• _EXERCISE INSTRUCTIONS_
Go through the records below and report each line with "potted" in it.

------ DATASET EXCERPTS ------

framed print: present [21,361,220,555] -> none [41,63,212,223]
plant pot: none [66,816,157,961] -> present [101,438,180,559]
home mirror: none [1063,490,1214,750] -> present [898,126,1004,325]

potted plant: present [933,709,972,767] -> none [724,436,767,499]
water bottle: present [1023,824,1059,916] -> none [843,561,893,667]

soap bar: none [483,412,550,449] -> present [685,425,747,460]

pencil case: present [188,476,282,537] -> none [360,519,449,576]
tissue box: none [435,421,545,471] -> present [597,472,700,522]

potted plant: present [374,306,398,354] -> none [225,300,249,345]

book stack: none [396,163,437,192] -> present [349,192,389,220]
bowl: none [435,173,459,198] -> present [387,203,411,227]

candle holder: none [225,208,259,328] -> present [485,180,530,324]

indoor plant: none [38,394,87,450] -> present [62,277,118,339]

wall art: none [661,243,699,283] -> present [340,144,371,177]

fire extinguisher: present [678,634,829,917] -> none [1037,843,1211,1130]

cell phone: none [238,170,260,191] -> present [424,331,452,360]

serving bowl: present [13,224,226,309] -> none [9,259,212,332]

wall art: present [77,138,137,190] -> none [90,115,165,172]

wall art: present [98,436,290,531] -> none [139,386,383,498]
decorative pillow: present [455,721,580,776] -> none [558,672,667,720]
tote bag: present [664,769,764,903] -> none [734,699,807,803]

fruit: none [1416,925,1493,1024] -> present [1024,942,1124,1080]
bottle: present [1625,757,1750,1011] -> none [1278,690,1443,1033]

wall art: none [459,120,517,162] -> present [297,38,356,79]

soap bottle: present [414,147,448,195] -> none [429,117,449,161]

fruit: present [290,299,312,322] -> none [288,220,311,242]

------

• _SOLUTION FOR THIS PROBLEM_
potted plant: present [933,709,972,767] -> none [724,436,767,499]
potted plant: present [374,306,398,354] -> none [225,300,249,345]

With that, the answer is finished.